Data records
§ §

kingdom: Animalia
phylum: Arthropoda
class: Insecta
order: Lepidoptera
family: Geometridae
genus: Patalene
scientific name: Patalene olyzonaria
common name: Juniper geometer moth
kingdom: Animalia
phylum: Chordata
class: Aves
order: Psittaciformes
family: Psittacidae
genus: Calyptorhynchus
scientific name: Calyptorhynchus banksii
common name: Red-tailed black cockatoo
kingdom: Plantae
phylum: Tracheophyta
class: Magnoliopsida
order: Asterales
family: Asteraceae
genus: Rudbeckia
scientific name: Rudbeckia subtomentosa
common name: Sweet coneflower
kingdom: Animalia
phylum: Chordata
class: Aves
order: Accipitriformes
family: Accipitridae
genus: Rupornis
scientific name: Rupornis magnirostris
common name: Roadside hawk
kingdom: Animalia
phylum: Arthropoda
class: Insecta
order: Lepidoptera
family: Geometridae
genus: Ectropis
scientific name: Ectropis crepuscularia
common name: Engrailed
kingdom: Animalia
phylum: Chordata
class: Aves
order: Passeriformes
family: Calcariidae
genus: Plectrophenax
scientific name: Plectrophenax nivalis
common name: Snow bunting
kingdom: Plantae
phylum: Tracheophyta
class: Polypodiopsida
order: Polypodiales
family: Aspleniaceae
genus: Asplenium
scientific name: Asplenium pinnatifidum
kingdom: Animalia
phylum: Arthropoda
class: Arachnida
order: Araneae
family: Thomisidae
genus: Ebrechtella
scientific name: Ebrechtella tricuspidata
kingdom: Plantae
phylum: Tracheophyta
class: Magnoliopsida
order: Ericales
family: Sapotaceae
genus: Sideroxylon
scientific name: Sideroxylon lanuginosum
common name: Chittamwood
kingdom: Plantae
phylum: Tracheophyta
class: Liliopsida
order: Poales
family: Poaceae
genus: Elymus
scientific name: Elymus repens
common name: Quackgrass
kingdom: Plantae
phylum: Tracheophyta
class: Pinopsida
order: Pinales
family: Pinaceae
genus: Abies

§ §

Format every line in the rows above as one numbered list, leaving out any blank lines.

1. kingdom: Animalia
2. phylum: Arthropoda
3. class: Insecta
4. order: Lepidoptera
5. family: Geometridae
6. genus: Patalene
7. scientific name: Patalene olyzonaria
8. common name: Juniper geometer moth
9. kingdom: Animalia
10. phylum: Chordata
11. class: Aves
12. order: Psittaciformes
13. family: Psittacidae
14. genus: Calyptorhynchus
15. scientific name: Calyptorhynchus banksii
16. common name: Red-tailed black cockatoo
17. kingdom: Plantae
18. phylum: Tracheophyta
19. class: Magnoliopsida
20. order: Asterales
21. family: Asteraceae
22. genus: Rudbeckia
23. scientific name: Rudbeckia subtomentosa
24. common name: Sweet coneflower
25. kingdom: Animalia
26. phylum: Chordata
27. class: Aves
28. order: Accipitriformes
29. family: Accipitridae
30. genus: Rupornis
31. scientific name: Rupornis magnirostris
32. common name: Roadside hawk
33. kingdom: Animalia
34. phylum: Arthropoda
35. class: Insecta
36. order: Lepidoptera
37. family: Geometridae
38. genus: Ectropis
39. scientific name: Ectropis crepuscularia
40. common name: Engrailed
41. kingdom: Animalia
42. phylum: Chordata
43. class: Aves
44. order: Passeriformes
45. family: Calcariidae
46. genus: Plectrophenax
47. scientific name: Plectrophenax nivalis
48. common name: Snow bunting
49. kingdom: Plantae
50. phylum: Tracheophyta
51. class: Polypodiopsida
52. order: Polypodiales
53. family: Aspleniaceae
54. genus: Asplenium
55. scientific name: Asplenium pinnatifidum
56. kingdom: Animalia
57. phylum: Arthropoda
58. class: Arachnida
59. order: Araneae
60. family: Thomisidae
61. genus: Ebrechtella
62. scientific name: Ebrechtella tricuspidata
63. kingdom: Plantae
64. phylum: Tracheophyta
65. class: Magnoliopsida
66. order: Ericales
67. family: Sapotaceae
68. genus: Sideroxylon
69. scientific name: Sideroxylon lanuginosum
70. common name: Chittamwood
71. kingdom: Plantae
72. phylum: Tracheophyta
73. class: Liliopsida
74. order: Poales
75. family: Poaceae
76. genus: Elymus
77. scientific name: Elymus repens
78. common name: Quackgrass
79. kingdom: Plantae
80. phylum: Tracheophyta
81. class: Pinopsida
82. order: Pinales
83. family: Pinaceae
84. genus: Abies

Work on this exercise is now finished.